With all the changes thrown at travelers, Mandelbaum has
worked to ease transition. For example, one Deem feature appreciated by
travelers was calendar integration. Not included as a core feature of the new
tool, Mandelbaum rebuilt the concept. "I don't know how much is novel, but
when people make a reservation it pushes to us via web services. We pull down
the PNR and then we go and update their Outlook calendar." That means
hotel check-in, flight arrival and departure and rental car pickup and drop-off
times automatically are loaded onto the traveler's calendar thanks to some
integration work by Mandelbaum.
Rethinking Expense
Reporting
Not all of Mandelbaum's solutions require an IT investment.
For example, he launched a pilot program with some of the company's most
frequent travelers to ease the expense-reporting process. "We have someone
whose job it is—called the expense concierge—to complete expense reports for
people. They take the transactions, they classify them and get the report into
draft mode. Then, they let you know that you need to submit it.

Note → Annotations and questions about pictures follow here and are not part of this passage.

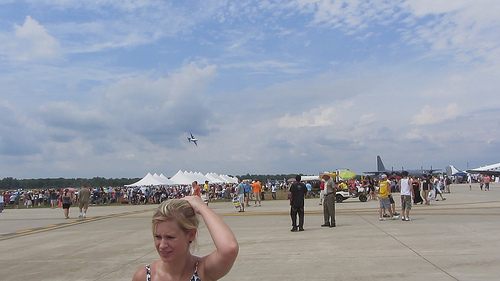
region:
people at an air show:
[1, 100, 497, 263]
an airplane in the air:
[182, 130, 200, 146]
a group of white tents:
[125, 165, 235, 185]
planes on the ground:
[365, 150, 499, 180]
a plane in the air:
[181, 126, 201, 147]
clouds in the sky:
[44, 28, 444, 174]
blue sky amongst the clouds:
[59, 12, 411, 107]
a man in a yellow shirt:
[377, 179, 390, 199]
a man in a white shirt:
[399, 178, 411, 193]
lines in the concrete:
[445, 194, 499, 227]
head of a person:
[142, 203, 204, 257]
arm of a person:
[192, 202, 242, 249]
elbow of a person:
[216, 239, 243, 257]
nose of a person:
[150, 242, 175, 257]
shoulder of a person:
[127, 251, 164, 275]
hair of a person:
[146, 198, 190, 222]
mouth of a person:
[153, 248, 175, 260]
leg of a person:
[282, 209, 316, 234]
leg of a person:
[316, 206, 346, 227]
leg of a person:
[396, 201, 417, 226]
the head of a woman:
[150, 207, 217, 257]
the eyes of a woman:
[138, 230, 205, 263]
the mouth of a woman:
[154, 244, 188, 265]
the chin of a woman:
[144, 239, 194, 265]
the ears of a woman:
[178, 224, 200, 246]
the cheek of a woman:
[165, 231, 199, 260]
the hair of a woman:
[136, 179, 214, 248]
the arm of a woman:
[186, 191, 283, 273]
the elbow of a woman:
[196, 224, 249, 271]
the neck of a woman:
[148, 215, 229, 273]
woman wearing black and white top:
[121, 174, 258, 272]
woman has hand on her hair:
[117, 176, 247, 273]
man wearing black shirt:
[275, 163, 311, 238]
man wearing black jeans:
[270, 163, 309, 243]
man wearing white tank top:
[395, 163, 418, 228]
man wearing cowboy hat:
[312, 164, 345, 236]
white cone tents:
[128, 164, 245, 194]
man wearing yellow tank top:
[368, 170, 395, 220]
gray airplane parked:
[362, 154, 449, 180]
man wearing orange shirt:
[247, 178, 268, 204]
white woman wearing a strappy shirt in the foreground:
[130, 191, 223, 279]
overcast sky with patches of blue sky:
[2, 2, 494, 167]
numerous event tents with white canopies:
[121, 167, 243, 202]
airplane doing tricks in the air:
[183, 129, 203, 149]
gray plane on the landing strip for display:
[364, 153, 444, 184]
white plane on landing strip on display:
[442, 158, 498, 183]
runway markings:
[0, 199, 146, 239]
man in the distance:
[285, 168, 311, 233]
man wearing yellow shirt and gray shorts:
[372, 170, 396, 218]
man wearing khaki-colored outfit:
[75, 180, 95, 217]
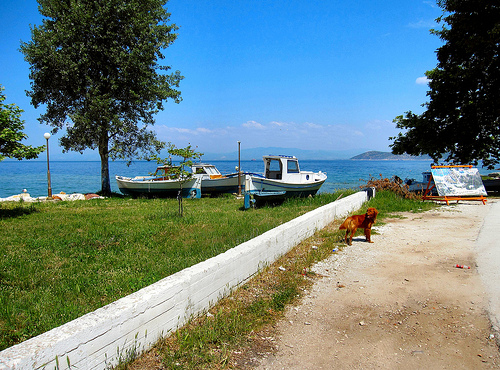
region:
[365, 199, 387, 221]
head of a dog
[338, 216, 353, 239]
tail of a dog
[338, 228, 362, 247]
feet of a dog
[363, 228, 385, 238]
feet of a dog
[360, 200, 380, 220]
a head of a dog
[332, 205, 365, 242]
a body of a dog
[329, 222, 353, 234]
a tail of a dog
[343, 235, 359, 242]
a leg of a dog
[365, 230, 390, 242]
a leg of a dog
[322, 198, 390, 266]
dog on a field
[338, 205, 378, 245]
red retriever on side of road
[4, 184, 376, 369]
low white wall separating grass from road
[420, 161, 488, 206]
large sign on orange support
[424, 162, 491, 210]
large sign in road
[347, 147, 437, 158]
mountain across water in background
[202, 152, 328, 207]
white boat with blue stripe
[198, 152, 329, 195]
boat out of water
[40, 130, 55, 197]
lamp post on side of grass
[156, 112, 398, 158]
low clouds in blue sky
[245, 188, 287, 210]
small brown dingy on ground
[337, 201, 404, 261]
a do is beside the wall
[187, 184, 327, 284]
the wall is made of conrete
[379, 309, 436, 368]
the floor is coverd of sand and dirt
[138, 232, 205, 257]
grasse are beside th wall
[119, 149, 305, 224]
boats re parked next to the ocean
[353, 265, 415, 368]
the floor is brown in coloe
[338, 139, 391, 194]
water is blue incolor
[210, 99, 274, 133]
sky is cob=verd of white clouds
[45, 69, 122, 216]
a tree is next to the ocean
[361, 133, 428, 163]
hills are at the background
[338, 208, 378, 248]
Brown dog with long tail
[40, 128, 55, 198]
Light pole with white globe fixture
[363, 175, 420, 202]
Dead tree branch with brown leaves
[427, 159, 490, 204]
Large art display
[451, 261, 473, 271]
Plastic bottle with red label and cover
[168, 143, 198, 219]
Young tree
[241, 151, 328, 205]
White and blue boat parked on the lawn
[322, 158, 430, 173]
Large body of water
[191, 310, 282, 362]
Weeds and grass growing at edge of gravel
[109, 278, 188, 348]
White stone wall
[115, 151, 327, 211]
boats in the grass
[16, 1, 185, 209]
tree beside the boat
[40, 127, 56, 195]
street light behind the tree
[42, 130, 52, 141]
light bulb is white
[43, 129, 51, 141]
light bulb is circular shaped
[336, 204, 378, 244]
dog standing beside dirt road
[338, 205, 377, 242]
the dog is brown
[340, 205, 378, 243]
dog is looking back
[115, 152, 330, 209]
the boats are empty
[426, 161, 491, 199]
sign in the road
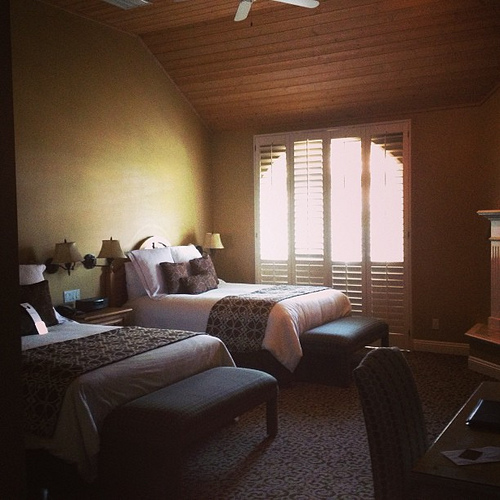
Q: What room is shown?
A: Bedroom.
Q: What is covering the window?
A: Blinds.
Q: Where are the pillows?
A: Beds.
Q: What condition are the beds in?
A: Made.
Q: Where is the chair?
A: At the desk.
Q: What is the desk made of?
A: Wood.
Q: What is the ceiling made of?
A: Wood.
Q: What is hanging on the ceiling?
A: Ceiling fan.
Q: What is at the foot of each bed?
A: Bench.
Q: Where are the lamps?
A: Hanging on the wall.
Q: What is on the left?
A: Wall.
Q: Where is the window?
A: On the wall.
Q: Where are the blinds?
A: On the window.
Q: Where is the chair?
A: At the desk.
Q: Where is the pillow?
A: On the bed.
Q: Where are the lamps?
A: On the table.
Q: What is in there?
A: Beds.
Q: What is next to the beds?
A: Night table.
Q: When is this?
A: Daytime.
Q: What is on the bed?
A: Pillows.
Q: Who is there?
A: No one.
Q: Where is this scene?
A: Bedroom.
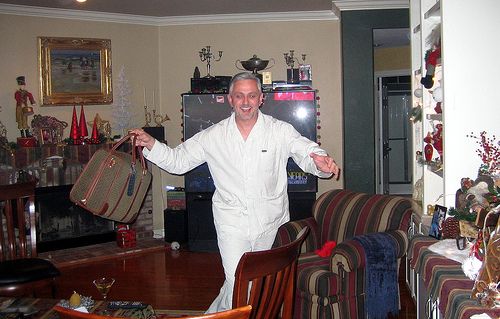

After that, you
review it and submit it."
In the early stages with about 40 road warriors, "We'll
eventually scale it up."
Indeed, Mandelbaum's next major project involves rethinking
the entire expense process. In the very early stages, Mandelbaum envisions
doing away with expense reports, creating instead a transaction-oriented system
in which line items are submitted when ready. The solution will focus on
centralized auditing.
It's not the only ambitious project on Mandelbaum's horizon.
"The endgame for us is to bring this all around to the full experience,"
he said. "Travel is a component of the larger enterprise and it's a
vehicle for what we do." Upcoming projects, including a new "social
intranet" and employee mobility tools, will introduce a "broader
context of communications and collaboration."